We depend on our heroes, no matter how abstract they are. Unlike Milton, we blindly assume that good always prevails, even when the collapse of politics and society appear to loom large. Alas, in January next year, DC Comics will publish the last instalment of the current comic series The Final Crisis which details the permanent banishment of Batman and Superman from our world. The following month sees the publication of the self-explanatory Batman RIP.

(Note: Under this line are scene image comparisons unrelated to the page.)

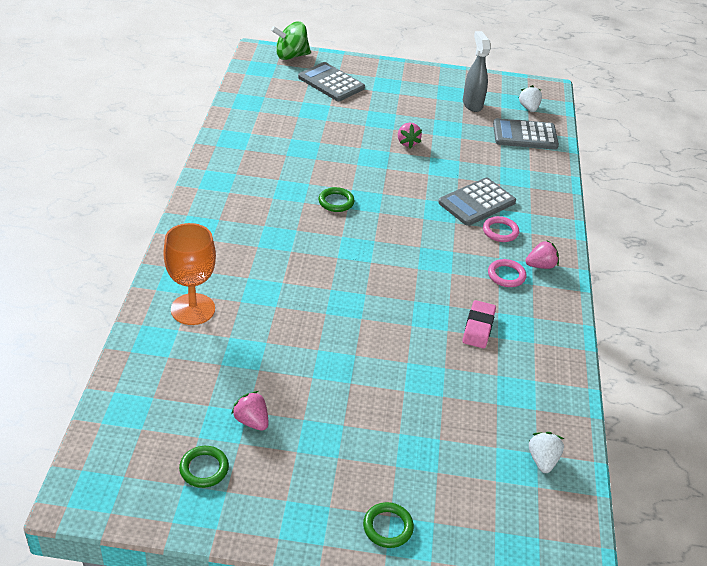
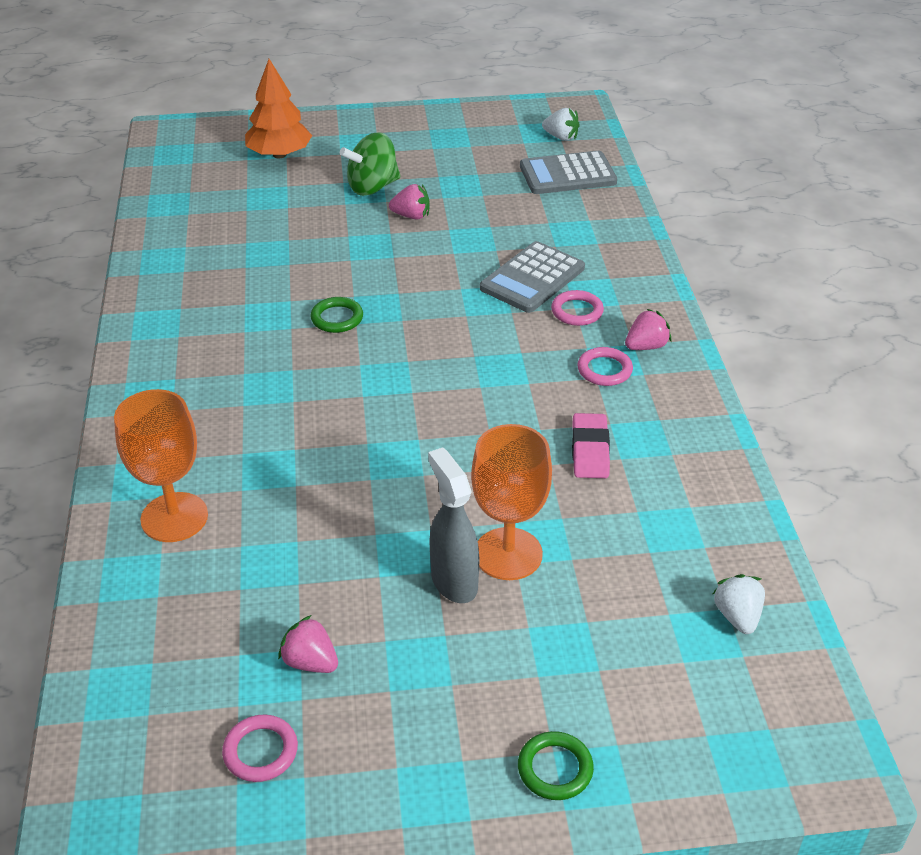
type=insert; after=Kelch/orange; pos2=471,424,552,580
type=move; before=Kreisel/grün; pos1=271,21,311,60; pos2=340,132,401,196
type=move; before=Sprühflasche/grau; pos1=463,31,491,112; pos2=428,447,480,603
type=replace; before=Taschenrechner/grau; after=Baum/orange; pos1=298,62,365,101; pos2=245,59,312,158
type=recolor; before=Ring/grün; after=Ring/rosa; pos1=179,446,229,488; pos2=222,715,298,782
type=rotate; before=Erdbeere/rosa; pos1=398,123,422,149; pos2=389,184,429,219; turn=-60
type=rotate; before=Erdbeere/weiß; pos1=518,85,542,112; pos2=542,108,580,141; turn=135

Batman, of course, is not real. All the same, it's discomforting to learn that a fictional character, born in the years of uncertainty before the second World War, departs our imagination when we still need him, in a time of international insecurity and general global hesitancy. So, when Mark Little tells us in sombre fashion on RTÉ's Prime Timethat the latest "exchequer figures bring us beyond even the darkest forecasts", we want to believe that a Dark Knight will magically appear and solve these things for us. We do not wake up to Morning Irelandwith a newsflash advising us to throw out our rashers and sausages. (What next?)
Politics cannot fail us. It may have disappointed and frustrated us in recent times, but we cannot allow it to fail us. We must look to ourselves, to our own internal resources and to Irish character traits of resilience and self-belief.
"In the silent watches, when weariness will sometimes cry halt to work, you will ask yourself - For what must I labour so? The answer comes, which alone can revive your drooping energies, Ireland - the Gael."
Hugh Kennedy, attorney general to WT Cosgrave's 1920s government, and later chief justice of the Irish Free State, made this speech at the formal opening of the Four Courts in 1924. Today, the Court of Criminal Appeal sits at the Hugh Kennedy Court. On his decision to enter politics, Kennedy wrote to Cosgrave: "I have faith in the future. New ideals, new inspirations, the necessity for a wholly different and more healthy outlook . . . which will deserve and will enjoy the confidence of the people . . . and contribute to the constructive thought of the country."
Having studied the personal papers of those from the different sides of the Civil War generation, it was striking and poignant how optimistic they were about the future, despite the awfulness of the recent tragic past.
Happy birthday John Milton, and it's with sadness that Batman is leaving us, but we have our own poetic superheroes. They are in our history and in our future, we just have to remember them and rediscover our self-confidence.